Understand The Cost

Written by Joe Driscoll

November 22, 2009

“There is a great difference between knowing and understanding: you can know a lot about something and not really understand it.”
Charles F. Kettering

The difficulty encountered in forecasting future revenues is often a major stumbling block in the decision making process. But revenues are only one part of the simple equation that measures business success. Getting a good handle on the other part of the equation, the expenses, is easier, equally important and frequently overlooked.

Developing a professional understanding of your costs and expenses, while it won’t help you predict the future, it will give you the means to manage these items, establish necessary revenue objectives and to better understand the relationships between expenses and revenues. Begin by defining each of your various expenses as fixed or variable, understanding the concepts of marginal contribution and operating leverage and then calculate your break-even point.

The process of classifying these expenses is not nearly as complicated as it may seem. Once you have established these definitions you will have an understanding of how these individual cost items will react as the volume of activity changes in your business.

The relationship of changes in an expense item and changes in the volume of activity result in the categorization of fixed and variable costs.
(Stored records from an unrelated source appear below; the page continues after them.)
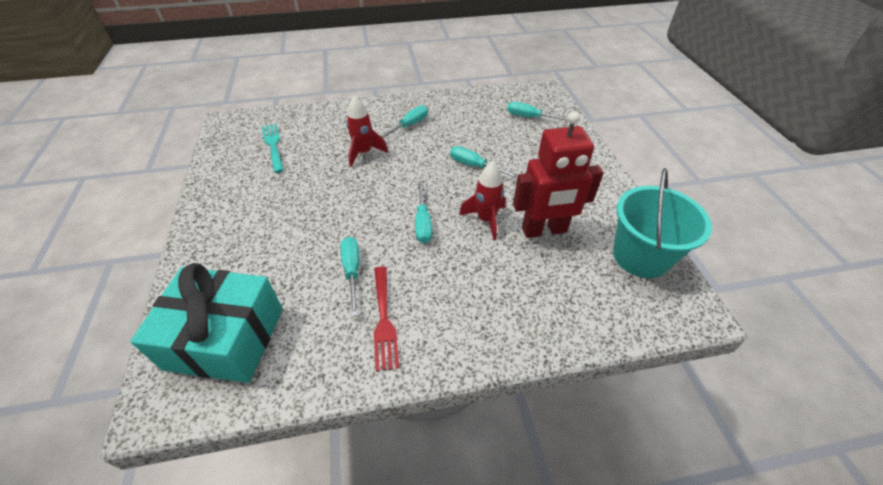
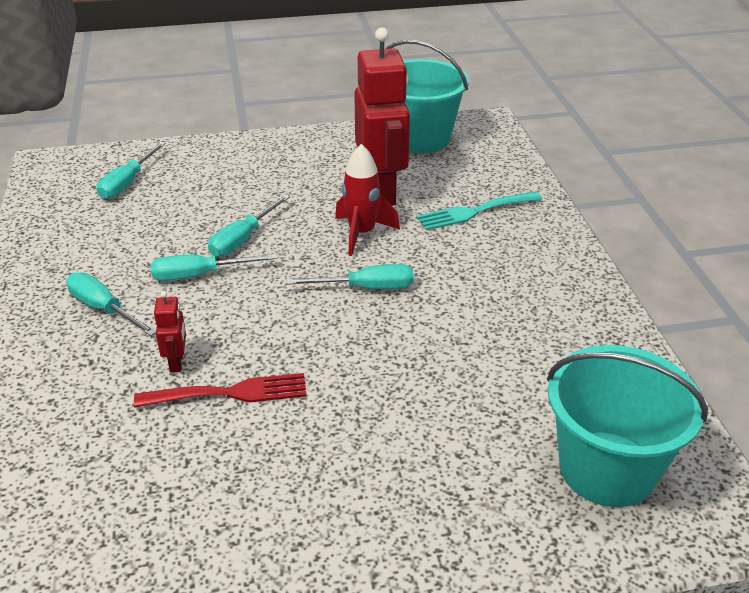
camera: 90 degrees left, 10 degrees down
turquoise gift [130,263,283,383] -> turquoise bucket [547,345,708,507]
turquoise fork [262,124,284,173] -> turquoise fork moved to [416,192,542,230]
turquoise screwdriver [341,237,359,316] -> turquoise screwdriver moved to [151,254,277,281]
red rocket [346,96,388,167] -> red robot [154,291,186,373]
red fork [374,266,399,371] -> red fork moved to [134,373,307,408]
Fixed expenses are those which are related to the passage of time and not related to the changing levels of business activity.

Those items which you have committed yourself to for at least the next year in order to run the business in a normal manner are fixed expenses. Items such as rent, depreciation, insurance, taxes and salaries are properly defined as fixed expenses. Fixed expenses will be expressed in absolute dollar terms.

Those items that will fluctuate in close relationship to the variations in business activity are variable expenses. When the activity of any particular volume measure such as units sold, units produced or dollars sold increases, the amount of a variable expense item will increase proportionately. When the volume decreases, the expense item decreases. Expenses such as manufacturing supplies, raw materials and sales commissions are all variable expenses.  Variable expenses should be quantified and expressed as so much money per unit of output. For example, raw materials cost $2.50 per unit or labor costs $.34 for each dollar of sales.

It is about at this time that a gray area known as semifixed or semivariable expenses arises to paralyze the process with confusion. Remember two things, first this is your business that you are dealing with and not some abstract example in an accounting book, and secondly you will not be judged by the perfection of the process but rather by the decisions that you make as a result of the process.

Don’t get hung up on perfecting the definitions of fixed and variable. Most will be quite obvious. If you are locked into the expense for the better part of a year regardless of what happens to sales, it’s fixed. The rest are variable so long as you can identify there cost per unit of volume.

In business, your exposure to risk is a function in part to the extent to which a firm’s costs are fixed. If your fixed costs are high, a small decline in sales can lead to a large decline in profits. Therefore, all other things remaining the same, the higher a firm’s fixed costs, the greater its risks.

The extent to which a business uses fixed costs in its operating structure is called operating leverage. With a high degree of operating leverage, a business has great risk but has a greater opportunity for reward in that a small increase in sales will result in a large increase in earnings.

Marginal contribution is the contribution which a sale makes toward covering your fixed expenses. If a product sells for $1.00 and the variable costs associated with it are $.60, each sale makes a contribution of $.40 towards the company’s fixed cost.

An understanding of the behavior of the cost structure is indispensable for making major decisions. The potential profit from new activities can easily be projected by comparing variable costs and anticipated revenues.

The concept of contribution margin forms the basis for calculating your break-even point. With your expenses properly classified, the formula is as follows. The break-even point in sales dollars “S” is equal to the sum of the fixed costs “FC” plus the variable cost per dollar “VC” times sales “S”. Expressed as a formula it looks like this, S = FC + VC(S).

You know your costs. Because it’s your business, make sure that you understand them and use that understanding in the decision making process.